Lentils are a great meat substitute. Here is how to make a lentil pasty
Despite the push on food provenance over the past number of years, grains and legumes seem to have mostly missed this aspect of the food revolution. Of course, there are notable examples. Dunany Farm in Co Louth produces rye and spelt and Hodmedod’s in Suffolk in the UK produces organic lentils.
However, if you were to pick up a package of each in the supermarket, it would most likely only tell you where it was packed. This is unfortunate. Most of us wouldn’t buy beef, fish or even vegetables without knowing where they were from. Why is this? And more to the point, why is no one producing Irish lentils?
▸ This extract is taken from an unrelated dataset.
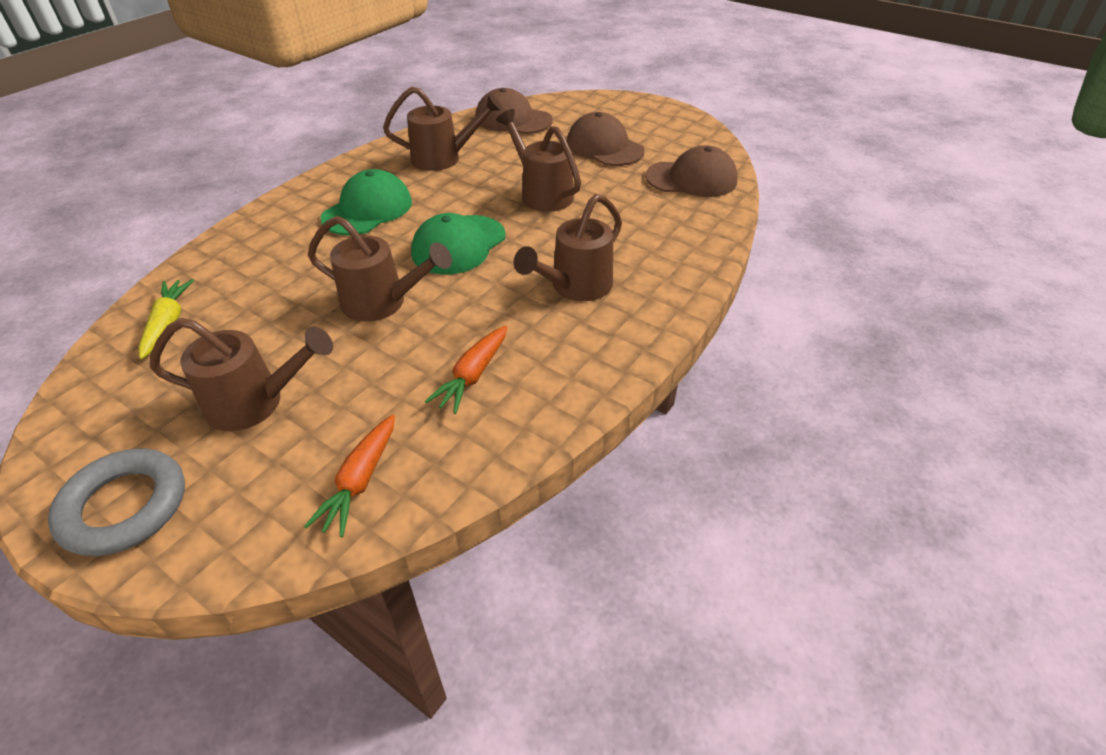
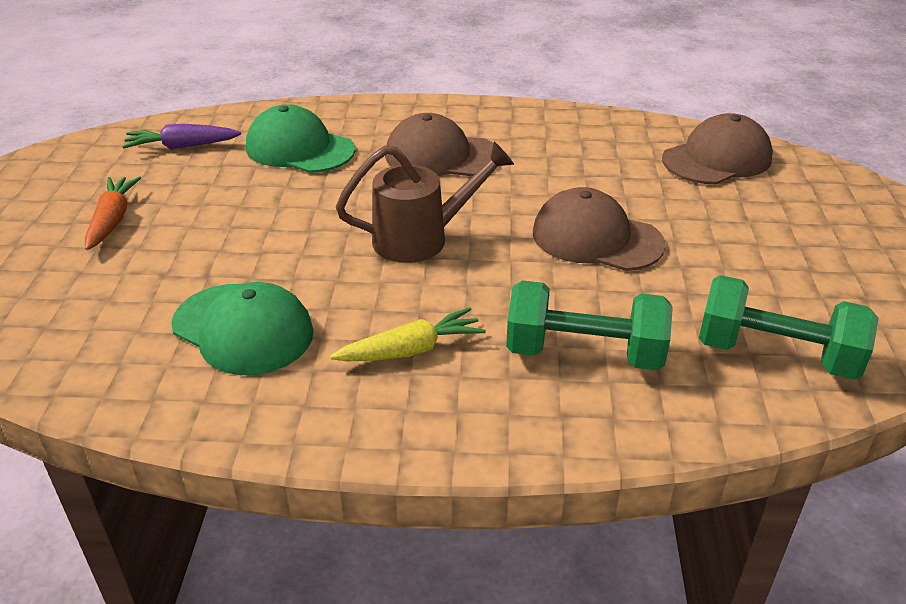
brown watering can: [150,318,333,431] [308,216,452,322] [383,86,503,171] [496,109,581,212] [514,194,622,301] = 5 -> [336,142,514,263] = 1
green dumbbell: none = 0 -> [506,280,673,371] [699,275,879,380] = 2
grey ring: [48,448,185,556] = 1 -> none = 0
orange carrot: [304,414,395,537] [425,326,507,414] = 2 -> [85,176,141,250] = 1
purple carrot: none = 0 -> [122,124,241,149] = 1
Lentils are not only a great meat substitute but a wonderful ingredient of themselves. Almost 20 years ago, I worked in a famous vegetarian restaurant in Edinburgh called Henderson’s. It was the first vegetarian restaurant to open in Scotland, in 1962. We used to make a version of a Cornish pasty with red or yellow lentils. It sold like hot cakes. Thankfully, their bakers would make the puff pastry and we only had to make the filling as it was a busy restaurant doing hundreds of covers a day.
How to make a lentil pasty
Fry a diced onion with two crushed cloves of garlic in 25g of butter and a little oil. Add a teaspoon of garam masala and fry until the onion is translucent. Add 200g of yellow lentils and cover with 450ml of water or vegetable stock. Simmer until the lentils are soft. Season with salt and add a few chopped fresh herbs. Remove from the heat and cool.
Roll out some puff pastry and stuff the chilled lentil mix into the pastry. I make it like a calzone, cutting a circle of pastry, adding the filling and then folding it over itself. To seal, brush the edges with a little water and crimp or curl them with your fingers. Brush the top with egg yolk and bake for 25 minutes, until golden brown. Serve with some herbed sheep’s yoghurt.